Damping#

class micromagneticmodel.Damping(**kwargs)#

Damping dynamics term.

\[\frac{\text{d}\mathbf{m}}{\text{d}t} = -\frac{\gamma_{0} \alpha} {1 + \alpha^{2}} \mathbf{m} \times (\mathbf{m} \times \mathbf{H}_\text{eff})\]

Parameters:: alpha (numbers.Real, dict, discretisedfield.Field) – If a single positive value numbers.Real is passed, a spatially constant parameter is defined. For a spatially varying parameter, either a dictionary, e.g. alpha={'region1': 1e5, 'region2': 5e5} (if the parameter is defined “per region”) or discretisedfield.Field is passed.

Examples

Defining the damping dynamics term using scalar.

>>> import micromagneticmodel as mm
...
>>> damping = mm.Damping(alpha=0.01)

Defining the damping dynamics term using dictionary.

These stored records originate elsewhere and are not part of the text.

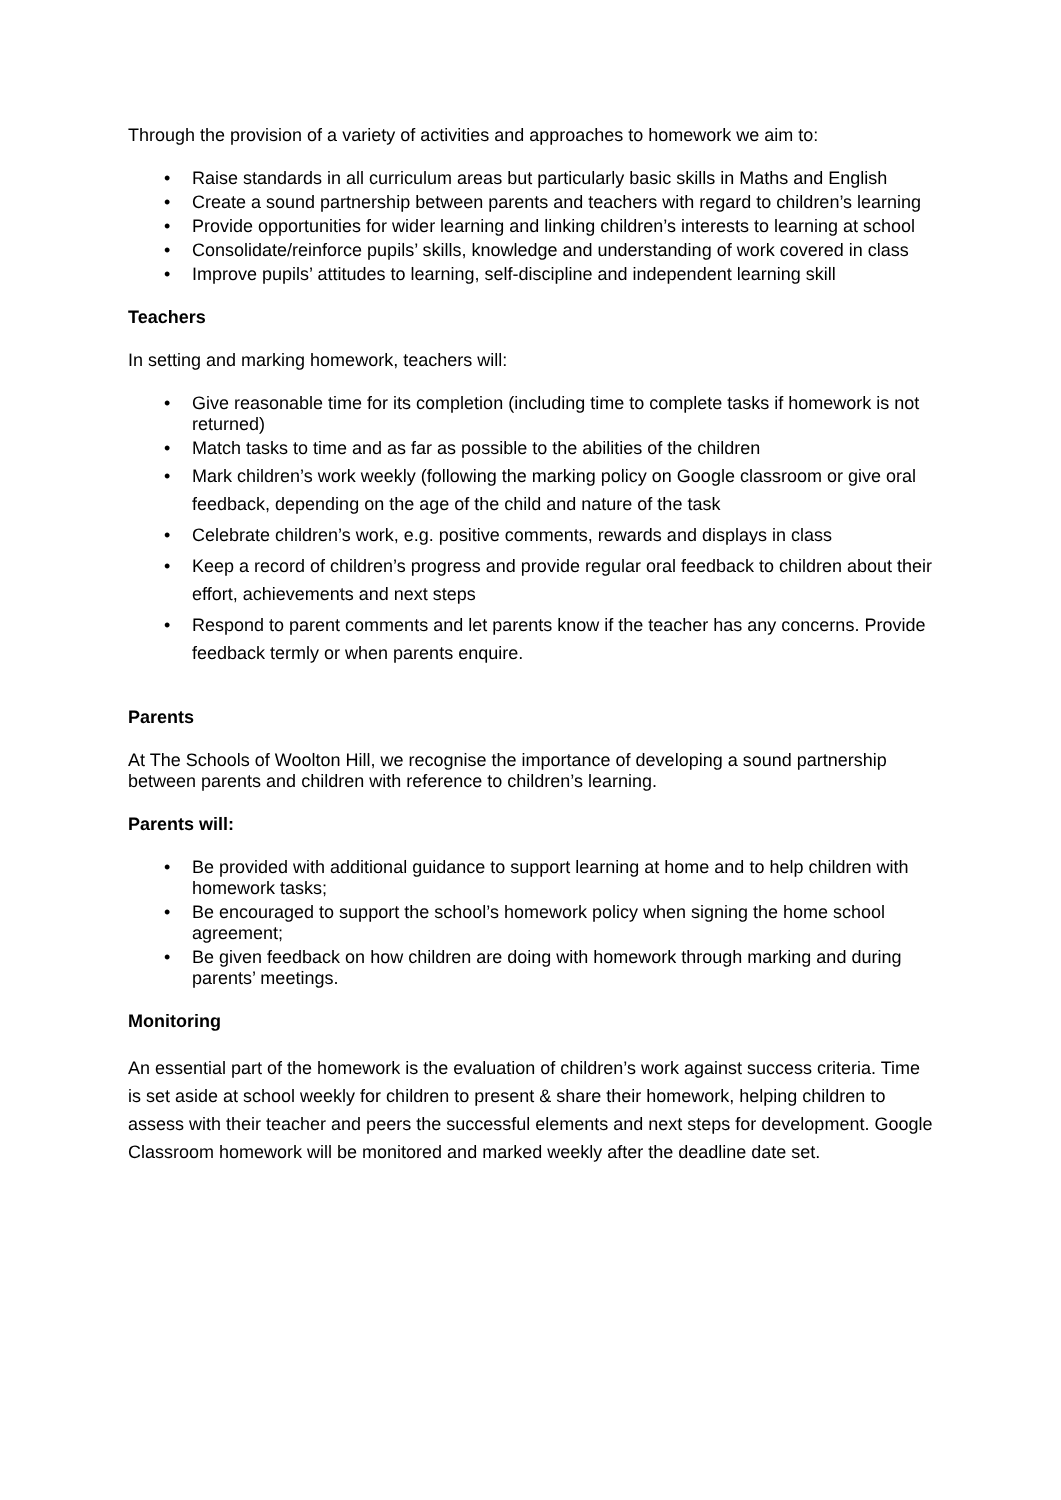Through the provision of a variety of activities and approaches to homework we aim to:
• Raise standards in all curriculum areas but particularly basic skills in Maths and English
• Create a sound partnership between parents and teachers with regard to children’s learning
• Provide opportunities for wider learning and linking children’s interests to learning at school
• Consolidate/reinforce pupils’ skills, knowledge and understanding of work covered in class
• Improve pupils’ attitudes to learning, self-discipline and independent learning skill
Teachers
In setting and marking homework, teachers will:
• Give reasonable time for its completion (including time to complete tasks if homework is not returned)
• Match tasks to time and as far as possible to the abilities of the children
• Mark children’s work weekly (following the marking policy on Google classroom or give oral feedback, depending on the age of the child and nature of the task
• Celebrate children’s work, e.g. positive comments, rewards and displays in class
• Keep a record of children’s progress and provide regular oral feedback to children about their effort, achievements and next steps
• Respond to parent comments and let parents know if the teacher has any concerns. Provide feedback termly or when parents enquire.
Parents
At The Schools of Woolton Hill, we recognise the importance of developing a sound partnership between parents and children with reference to children’s learning.
Parents will:
• Be provided with additional guidance to support learning at home and to help children with homework tasks;
• Be encouraged to support the school’s homework policy when signing the home school agreement;
• Be given feedback on how children are doing with homework through marking and during parents’ meetings.
Monitoring
An essential part of the homework is the evaluation of children’s work against success criteria. Time is set aside at school weekly for children to present & share their homework, helping children to assess with their teacher and peers the successful elements and next steps for development. Google Classroom homework will be monitored and marked weekly after the deadline date set.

>>> damping = mm.Damping(alpha={'region1': 0.01, 'region2': 0.005})

Defining the damping dynamics term using discretisedfield.Field.

>>> import discretisedfield as df
...
>>> region = df.Region(p1=(0, 0, 0), p2=(5e-9, 5e-9, 5e-9))
>>> mesh = df.Mesh(region=region, n=(5, 5, 5))
>>> alpha = df.Field(mesh, nvdim=1, value=0.012)
>>> damping = mm.Damping(alpha=alpha)

An attempt to define the damping dynamics term using a wrong value.

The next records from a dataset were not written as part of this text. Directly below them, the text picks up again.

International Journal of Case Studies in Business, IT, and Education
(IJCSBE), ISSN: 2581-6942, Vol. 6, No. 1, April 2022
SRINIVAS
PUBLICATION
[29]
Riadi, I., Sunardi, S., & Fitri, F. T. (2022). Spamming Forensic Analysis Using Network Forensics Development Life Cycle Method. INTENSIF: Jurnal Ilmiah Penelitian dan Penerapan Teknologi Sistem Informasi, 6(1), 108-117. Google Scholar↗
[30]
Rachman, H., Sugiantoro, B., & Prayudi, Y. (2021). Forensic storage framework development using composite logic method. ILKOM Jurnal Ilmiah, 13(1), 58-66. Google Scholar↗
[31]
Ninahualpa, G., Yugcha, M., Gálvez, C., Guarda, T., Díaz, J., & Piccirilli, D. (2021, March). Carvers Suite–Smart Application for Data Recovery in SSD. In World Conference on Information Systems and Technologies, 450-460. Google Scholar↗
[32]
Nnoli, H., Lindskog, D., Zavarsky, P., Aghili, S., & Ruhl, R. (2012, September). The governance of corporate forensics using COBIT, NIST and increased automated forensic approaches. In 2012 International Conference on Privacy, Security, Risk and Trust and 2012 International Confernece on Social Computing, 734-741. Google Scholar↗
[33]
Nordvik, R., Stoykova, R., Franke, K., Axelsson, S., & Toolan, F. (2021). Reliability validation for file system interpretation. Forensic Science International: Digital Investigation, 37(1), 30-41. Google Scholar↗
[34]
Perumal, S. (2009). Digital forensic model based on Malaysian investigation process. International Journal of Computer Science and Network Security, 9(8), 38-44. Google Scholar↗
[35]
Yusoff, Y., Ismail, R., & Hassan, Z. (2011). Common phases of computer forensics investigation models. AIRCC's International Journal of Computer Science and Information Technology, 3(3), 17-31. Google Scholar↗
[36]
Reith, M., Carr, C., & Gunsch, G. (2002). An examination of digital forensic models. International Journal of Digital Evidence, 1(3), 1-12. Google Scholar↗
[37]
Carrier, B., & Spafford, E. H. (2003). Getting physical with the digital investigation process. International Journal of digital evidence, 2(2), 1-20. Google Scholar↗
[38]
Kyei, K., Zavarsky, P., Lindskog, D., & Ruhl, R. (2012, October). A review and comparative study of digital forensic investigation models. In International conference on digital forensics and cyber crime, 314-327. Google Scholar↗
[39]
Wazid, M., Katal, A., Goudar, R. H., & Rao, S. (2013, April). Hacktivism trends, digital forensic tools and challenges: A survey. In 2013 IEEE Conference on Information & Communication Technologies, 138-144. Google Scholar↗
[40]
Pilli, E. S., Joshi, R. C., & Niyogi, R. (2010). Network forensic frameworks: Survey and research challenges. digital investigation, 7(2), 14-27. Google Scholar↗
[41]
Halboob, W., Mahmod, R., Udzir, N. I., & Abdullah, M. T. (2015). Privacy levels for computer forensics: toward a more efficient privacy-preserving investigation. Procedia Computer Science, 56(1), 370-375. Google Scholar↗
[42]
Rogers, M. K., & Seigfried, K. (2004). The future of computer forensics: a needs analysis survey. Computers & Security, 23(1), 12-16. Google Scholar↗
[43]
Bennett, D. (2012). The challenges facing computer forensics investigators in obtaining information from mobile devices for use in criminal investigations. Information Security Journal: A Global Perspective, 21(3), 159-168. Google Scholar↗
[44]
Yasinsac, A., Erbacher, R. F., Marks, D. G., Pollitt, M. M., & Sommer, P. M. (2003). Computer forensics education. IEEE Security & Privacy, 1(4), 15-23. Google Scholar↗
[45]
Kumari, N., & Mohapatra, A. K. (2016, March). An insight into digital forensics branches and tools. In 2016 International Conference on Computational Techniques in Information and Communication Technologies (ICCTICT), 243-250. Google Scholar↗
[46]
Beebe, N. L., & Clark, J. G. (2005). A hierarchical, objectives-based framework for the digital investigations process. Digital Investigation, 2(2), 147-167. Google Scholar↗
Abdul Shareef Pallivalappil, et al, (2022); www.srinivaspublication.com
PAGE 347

>>> damping = mm.Damping(alpha=-5)  # negative value
Traceback (most recent call last):
...
ValueError: ...

Methods

`__add__`	Binary `+` operator.
`__dir__`	Default dir() implementation.
`__eq__`	Relational operator `==`.
`__iter__`	Iterator.
`__repr__`	Representation string.
`dmdt`

Properties

`alpha`	Descriptor allowing setting attributes with a value described as `descriptor` or a dictionary.
`name`	Name.